Last modified 14 years ago Last modified on 08/06/07 17:58:15

Meeting on CDF dCache 1.7 issues

First Results :

  • A slow PnfsManager seems to be at least one of the reasons for the Waiting Requests in the PoolManager. It is recommended to
    • Reduce the number of external script hammering on pnfs.
    • Run the !PnfsManager3 with companion enabled.
    • Use the EnstoreExtractor instead of the GenericExtractor.
  • We might have found the problem with the maxLogin. Timur found Exception in secure protocol in the door logfiles. Code is fixed and will be deployed with the next release.
  • We need to findout for what reason the pool misbehave. If it happens again, please check
    • psu ls -l POOLNAME in the PoolManager
    • cm ls -a im the PoolManager
    • ps -f POOLNAME in the pool domain system cell.
    • info in the pool cell itself
    • Hoping for more information from Timur on pool behaviour with 1.6 and JConsole connected.
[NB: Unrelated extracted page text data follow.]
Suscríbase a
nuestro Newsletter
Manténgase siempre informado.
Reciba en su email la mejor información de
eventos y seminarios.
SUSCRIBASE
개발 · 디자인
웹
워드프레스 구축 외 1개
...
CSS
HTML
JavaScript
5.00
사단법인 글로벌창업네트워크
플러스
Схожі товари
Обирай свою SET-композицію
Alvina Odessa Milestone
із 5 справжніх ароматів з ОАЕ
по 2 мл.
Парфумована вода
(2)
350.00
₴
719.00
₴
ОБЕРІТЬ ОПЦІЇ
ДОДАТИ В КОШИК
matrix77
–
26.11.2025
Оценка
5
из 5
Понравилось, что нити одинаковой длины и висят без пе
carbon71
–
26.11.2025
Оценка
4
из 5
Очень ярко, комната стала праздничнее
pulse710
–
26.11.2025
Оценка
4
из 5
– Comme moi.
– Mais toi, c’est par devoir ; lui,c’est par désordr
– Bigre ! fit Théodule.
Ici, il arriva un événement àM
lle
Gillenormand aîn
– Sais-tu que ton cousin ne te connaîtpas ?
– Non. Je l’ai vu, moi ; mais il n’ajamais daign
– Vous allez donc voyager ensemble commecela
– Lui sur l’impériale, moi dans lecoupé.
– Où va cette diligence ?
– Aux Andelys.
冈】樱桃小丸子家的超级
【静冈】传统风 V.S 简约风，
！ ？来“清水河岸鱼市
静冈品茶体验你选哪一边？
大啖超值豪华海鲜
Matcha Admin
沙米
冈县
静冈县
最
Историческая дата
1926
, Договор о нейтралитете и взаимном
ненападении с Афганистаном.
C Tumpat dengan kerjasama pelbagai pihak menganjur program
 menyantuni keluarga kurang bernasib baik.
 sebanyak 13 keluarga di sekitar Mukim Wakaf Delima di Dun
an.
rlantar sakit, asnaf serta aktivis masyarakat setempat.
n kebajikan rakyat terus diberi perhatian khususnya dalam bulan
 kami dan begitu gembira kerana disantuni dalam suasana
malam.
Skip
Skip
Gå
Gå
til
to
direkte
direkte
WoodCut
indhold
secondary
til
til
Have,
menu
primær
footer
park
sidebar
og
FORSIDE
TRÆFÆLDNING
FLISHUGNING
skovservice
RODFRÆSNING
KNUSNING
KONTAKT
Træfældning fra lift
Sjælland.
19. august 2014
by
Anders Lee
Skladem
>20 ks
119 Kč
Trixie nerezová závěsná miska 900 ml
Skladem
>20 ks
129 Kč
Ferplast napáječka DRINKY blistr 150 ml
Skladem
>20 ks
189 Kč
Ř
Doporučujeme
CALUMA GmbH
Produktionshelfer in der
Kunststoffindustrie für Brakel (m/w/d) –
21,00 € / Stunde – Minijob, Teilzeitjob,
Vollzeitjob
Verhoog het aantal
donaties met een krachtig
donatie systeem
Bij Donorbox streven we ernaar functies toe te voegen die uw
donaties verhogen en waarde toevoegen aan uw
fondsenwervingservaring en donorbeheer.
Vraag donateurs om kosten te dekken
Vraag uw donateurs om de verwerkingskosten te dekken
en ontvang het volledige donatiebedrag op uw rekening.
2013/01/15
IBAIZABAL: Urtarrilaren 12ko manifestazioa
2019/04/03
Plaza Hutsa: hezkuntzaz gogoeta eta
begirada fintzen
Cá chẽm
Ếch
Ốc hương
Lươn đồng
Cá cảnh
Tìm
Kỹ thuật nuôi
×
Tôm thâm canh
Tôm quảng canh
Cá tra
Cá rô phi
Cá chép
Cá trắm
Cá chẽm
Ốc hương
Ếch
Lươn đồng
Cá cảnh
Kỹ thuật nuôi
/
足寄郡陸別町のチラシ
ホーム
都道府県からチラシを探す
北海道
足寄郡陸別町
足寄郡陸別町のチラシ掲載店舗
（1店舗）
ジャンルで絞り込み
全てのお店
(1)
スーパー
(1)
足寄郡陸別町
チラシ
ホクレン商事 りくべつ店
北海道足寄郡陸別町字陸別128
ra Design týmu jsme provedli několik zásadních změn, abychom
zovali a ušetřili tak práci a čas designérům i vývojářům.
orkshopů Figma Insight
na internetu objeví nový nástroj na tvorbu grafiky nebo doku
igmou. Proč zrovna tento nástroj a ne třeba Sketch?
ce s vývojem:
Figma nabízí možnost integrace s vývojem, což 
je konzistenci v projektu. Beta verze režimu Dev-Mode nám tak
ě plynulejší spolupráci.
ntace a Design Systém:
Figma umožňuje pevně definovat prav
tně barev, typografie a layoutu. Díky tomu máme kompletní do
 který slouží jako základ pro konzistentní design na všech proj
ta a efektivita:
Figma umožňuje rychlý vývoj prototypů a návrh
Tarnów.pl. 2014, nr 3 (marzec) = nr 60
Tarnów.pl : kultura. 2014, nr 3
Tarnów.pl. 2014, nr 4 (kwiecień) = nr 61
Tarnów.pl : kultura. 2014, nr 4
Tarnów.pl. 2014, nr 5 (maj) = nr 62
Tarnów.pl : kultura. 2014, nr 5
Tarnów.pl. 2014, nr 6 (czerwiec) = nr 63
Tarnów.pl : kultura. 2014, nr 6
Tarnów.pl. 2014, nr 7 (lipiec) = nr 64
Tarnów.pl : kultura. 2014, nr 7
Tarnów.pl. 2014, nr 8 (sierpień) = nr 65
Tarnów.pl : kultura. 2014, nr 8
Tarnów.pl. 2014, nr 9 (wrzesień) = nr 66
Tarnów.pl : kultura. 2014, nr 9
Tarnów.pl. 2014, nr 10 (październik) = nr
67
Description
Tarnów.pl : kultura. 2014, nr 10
Synchronizing on CDF Problems (as preparation on Monday Meeting)

  • Restore Handling
    • If a pool is misbehaving, it affects restores for the whole pool group
    • If a pool goes down, (in some cases even the node becomes unpinnable), the panding restore requests are not rescheduled on new pools, even after 30 hours, as we recently observed in case of CDF
    • If a configuration in PoolManager is reloaded, all pending restore requests are ignored, and new requests are scheduled, leading to files being restored twice
    • Restore Requests are sometimes getting into the waiting state, without other requests for the same files in progress, the only way to make them restart is to manually request their retry or reload PoolManager configuration
  • Pool instabilities
    • Memory on the pool nodes keeps on growing even for the pools that do not do anything (pools in the TestPools group in CDF). Investitation :
      • Run one/some pools with 1.6 and check if the show the same behaviour.
      • Run one/some pools with the JConsole attached to visualize the increasing memory consumption.
  • Doors
    • Sometimes access is denied because door claims that max login is reached, when the real number of doors and files open is much less that maximum, only way to address is to increase the max login to thousands or keep on restarting doors.
  • PnfsMaganer : it seems that on high load the PnfsManager or pnfs significantly degrades performance. This leads to accumulated requests in the PoolManager waiting for pools to be assigned.

Last modified by Patrick Wed Mar 3 08:44:49 2021